Tuesday, August 24, 2010

Data transmissionData transmission

Data transmission, digital transmission or digital communications is the physical transfer of data (a digitalbit stream) over a point-to-point or point-to-multipoint communication channel. Examples of such channels are copper wires, optical fibres, wireless communication channels, and storage media. The data is represented as an electro-magnetic signal, such as an electrical voltage, radiowave, microwave or infra-red signal.

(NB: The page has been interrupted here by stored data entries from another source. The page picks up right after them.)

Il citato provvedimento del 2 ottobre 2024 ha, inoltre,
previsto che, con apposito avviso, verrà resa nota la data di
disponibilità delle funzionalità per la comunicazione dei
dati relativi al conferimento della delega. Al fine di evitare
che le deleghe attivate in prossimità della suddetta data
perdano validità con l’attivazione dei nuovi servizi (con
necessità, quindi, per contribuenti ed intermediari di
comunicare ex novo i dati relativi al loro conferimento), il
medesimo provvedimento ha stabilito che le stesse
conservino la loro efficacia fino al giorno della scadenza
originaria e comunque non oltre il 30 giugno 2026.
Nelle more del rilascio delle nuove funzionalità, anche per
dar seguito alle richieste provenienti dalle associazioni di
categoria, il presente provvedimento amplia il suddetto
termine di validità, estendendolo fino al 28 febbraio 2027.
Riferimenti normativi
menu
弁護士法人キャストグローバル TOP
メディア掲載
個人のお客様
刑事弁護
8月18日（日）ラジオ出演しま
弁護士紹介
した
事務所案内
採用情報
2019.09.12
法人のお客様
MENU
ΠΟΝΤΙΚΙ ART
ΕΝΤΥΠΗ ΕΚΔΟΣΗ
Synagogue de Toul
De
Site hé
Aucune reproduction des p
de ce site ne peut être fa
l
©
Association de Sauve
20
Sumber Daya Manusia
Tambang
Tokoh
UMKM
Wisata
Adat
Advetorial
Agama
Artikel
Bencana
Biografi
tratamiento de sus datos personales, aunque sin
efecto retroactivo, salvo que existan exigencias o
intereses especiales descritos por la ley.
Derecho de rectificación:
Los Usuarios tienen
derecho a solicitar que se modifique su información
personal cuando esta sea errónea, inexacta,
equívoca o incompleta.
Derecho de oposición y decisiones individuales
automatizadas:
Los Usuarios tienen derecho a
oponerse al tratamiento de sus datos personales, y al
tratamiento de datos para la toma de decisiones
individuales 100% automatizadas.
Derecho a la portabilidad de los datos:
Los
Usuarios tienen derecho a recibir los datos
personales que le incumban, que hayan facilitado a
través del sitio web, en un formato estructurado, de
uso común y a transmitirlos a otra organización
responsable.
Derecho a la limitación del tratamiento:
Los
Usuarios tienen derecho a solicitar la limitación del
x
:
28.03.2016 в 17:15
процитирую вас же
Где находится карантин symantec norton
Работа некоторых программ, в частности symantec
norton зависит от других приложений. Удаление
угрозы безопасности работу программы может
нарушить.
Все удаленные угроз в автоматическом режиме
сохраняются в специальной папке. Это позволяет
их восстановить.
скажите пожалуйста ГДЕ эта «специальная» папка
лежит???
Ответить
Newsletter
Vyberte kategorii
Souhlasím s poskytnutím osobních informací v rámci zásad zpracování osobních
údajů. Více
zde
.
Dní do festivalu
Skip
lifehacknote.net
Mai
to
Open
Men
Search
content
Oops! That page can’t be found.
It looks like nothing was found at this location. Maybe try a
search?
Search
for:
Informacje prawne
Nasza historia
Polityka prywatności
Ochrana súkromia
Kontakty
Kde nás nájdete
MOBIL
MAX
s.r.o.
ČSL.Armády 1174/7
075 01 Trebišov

While analog communications is the transfer of continuously varying information signal, digital communications is the transfer of discrete messages. The messages are either represented by a sequence of pulses by means of a line code (baseband transmission), or by a limited set of continuously varying wave forms (passband transmission), using a digital modulation method. The passband modulation and corresponding demodulation (also known as detection) is carried out by modem equipment. According to the most common definition of digital signal, both baseband and passband signals representing bit-streams are considered as digital transmission, while an alternative definition only considers the baseband signal as digital, and passband transmission of digital data as a form of digital-to-analog conversion.

Data transmitted may be digital messages originating from a data source, for example a computer or a keyboard. It may also be an analog signal such as a phone call or a video signal, digitized into a bit-stream for example using pulse-code modulation (PCM) or more advanced source coding (analog-to-digital conversion and data compression) schemes. This source coding and decoding is carried out by codec equipment.